What is being asked —
Can you switch "developed" to "processed" in the records, starting with the first line and going on through the line with "crop and rotate: left 0%, right 5.263%"? Write those lines out again with all else unchanged, but leave the pictures out.

Data for processing —
[start]

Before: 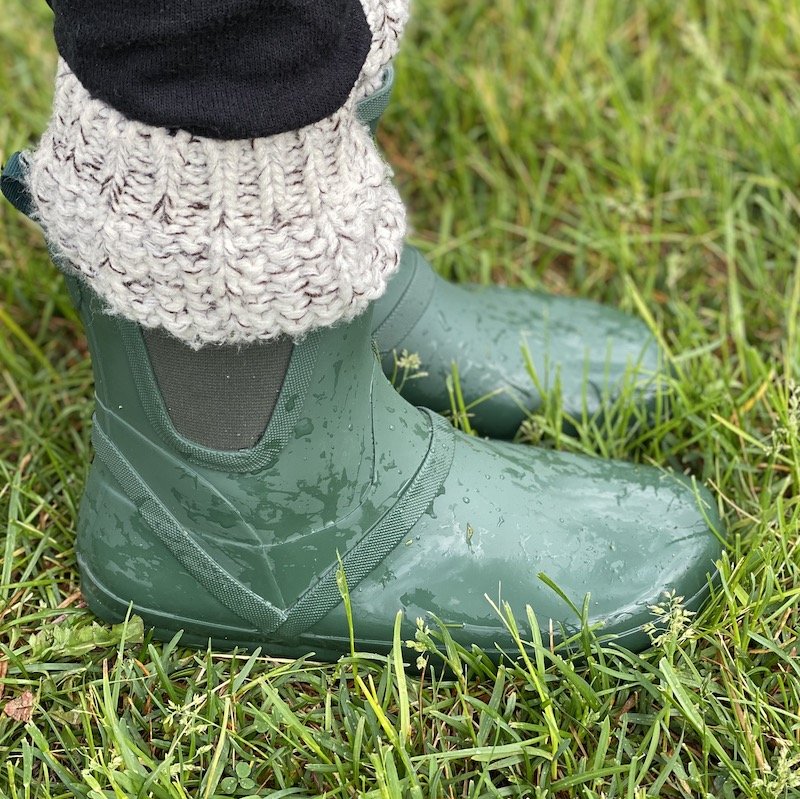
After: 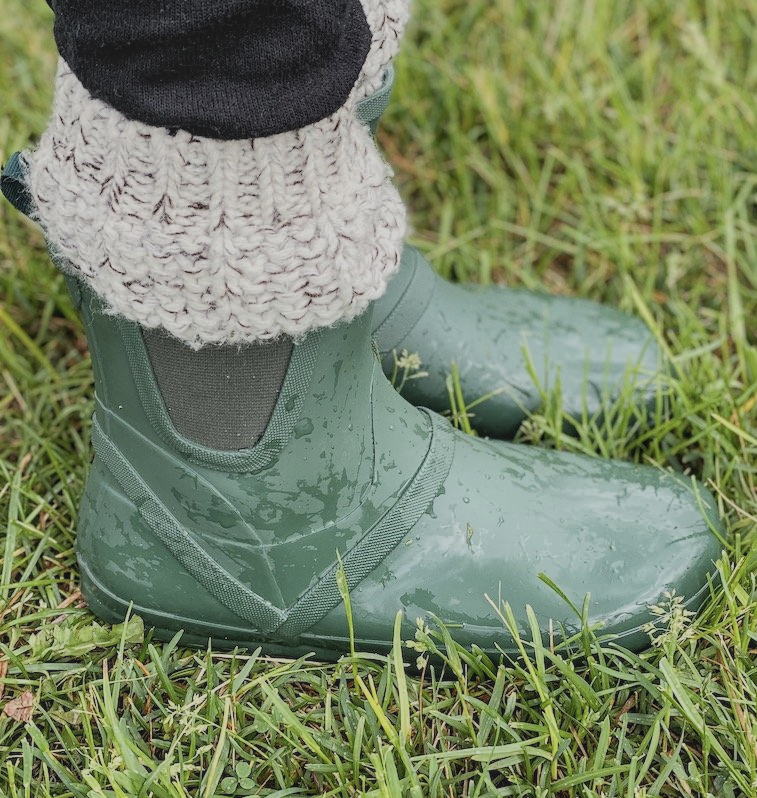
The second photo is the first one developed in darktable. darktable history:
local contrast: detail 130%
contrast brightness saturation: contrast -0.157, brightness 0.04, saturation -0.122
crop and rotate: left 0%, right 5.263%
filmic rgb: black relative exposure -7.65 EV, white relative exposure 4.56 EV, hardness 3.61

[end]

Correct answer —
Before: 
After: 
The second photo is the first one processed in darktable. darktable history:
local contrast: detail 130%
contrast brightness saturation: contrast -0.157, brightness 0.04, saturation -0.122
crop and rotate: left 0%, right 5.263%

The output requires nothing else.